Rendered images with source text

· · ·

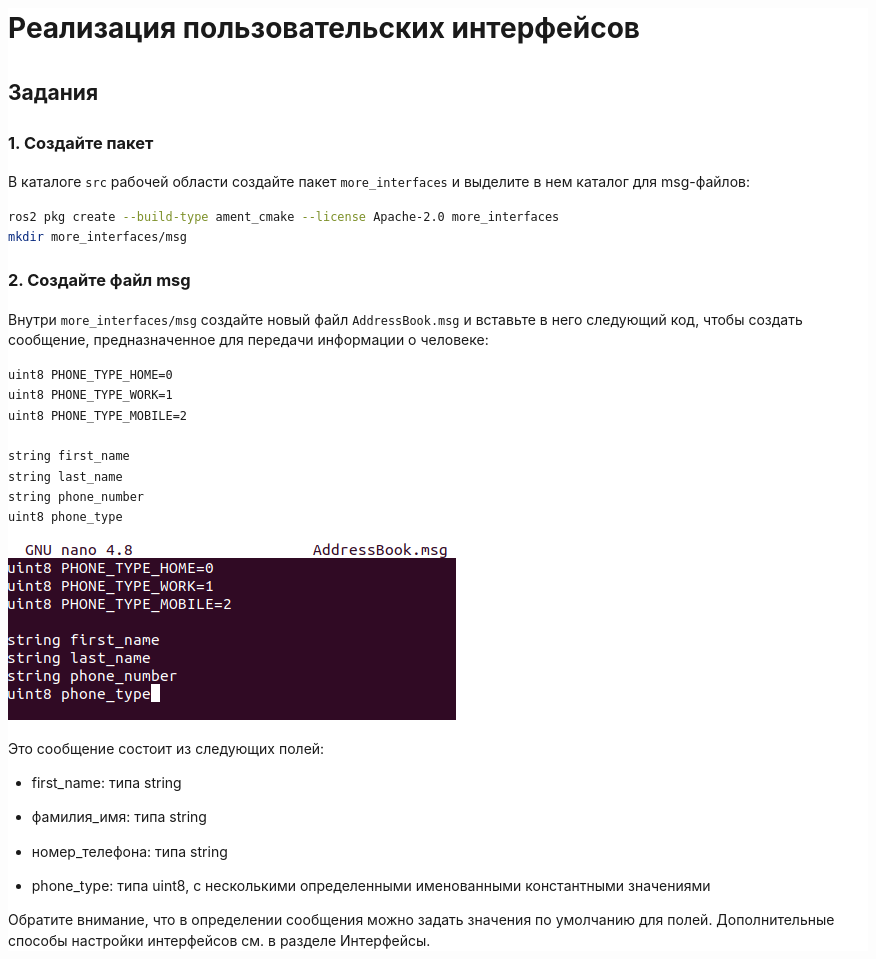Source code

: # Реализация пользовательских интерфейсов

## Задания

### 1. Создайте пакет

В каталоге `src` рабочей области создайте пакет `more_interfaces` и выделите в нем каталог для msg-файлов:

```bash
ros2 pkg create --build-type ament_cmake --license Apache-2.0 more_interfaces
mkdir more_interfaces/msg
```

### 2. Создайте файл msg

Внутри `more_interfaces/msg` создайте новый файл `AddressBook.msg` и вставьте в него следующий код, чтобы создать сообщение, предназначенное для передачи информации о человеке:

```bash
uint8 PHONE_TYPE_HOME=0
uint8 PHONE_TYPE_WORK=1
uint8 PHONE_TYPE_MOBILE=2

string first_name
string last_name
string phone_number
uint8 phone_type
```

![052](images/052.png)

Это сообщение состоит из следующих полей:

- first_name: типа string

- фамилия_имя: типа string

- номер_телефона: типа string

- phone_type: типа uint8, с несколькими определенными именованными константными значениями

Обратите внимание, что в определении сообщения можно задать значения по умолчанию для полей. Дополнительные способы настройки интерфейсов см. в разделе Интерфейсы.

· · ·

▶ _REQUIRED WORK_
Please print the data above once more, exactly as it appears, with no pictures.

▶ _TASK RESPONSE_
Source code

: # Реализация пользовательских интерфейсов

## Задания

### 1. Создайте пакет

В каталоге `src` рабочей области создайте пакет `more_interfaces` и выделите в нем каталог для msg-файлов:

```bash
ros2 pkg create --build-type ament_cmake --license Apache-2.0 more_interfaces
mkdir more_interfaces/msg
```

### 2. Создайте файл msg

Внутри `more_interfaces/msg` создайте новый файл `AddressBook.msg` и вставьте в него следующий код, чтобы создать сообщение, предназначенное для передачи информации о человеке:

```bash
uint8 PHONE_TYPE_HOME=0
uint8 PHONE_TYPE_WORK=1
uint8 PHONE_TYPE_MOBILE=2

string first_name
string last_name
string phone_number
uint8 phone_type
```

![052](images/052.png)

Это сообщение состоит из следующих полей:

- first_name: типа string

- фамилия_имя: типа string

- номер_телефона: типа string

- phone_type: типа uint8, с несколькими определенными именованными константными значениями

Обратите внимание, что в определении сообщения можно задать значения по умолчанию для полей. Дополнительные способы настройки интерфейсов см. в разделе Интерфейсы.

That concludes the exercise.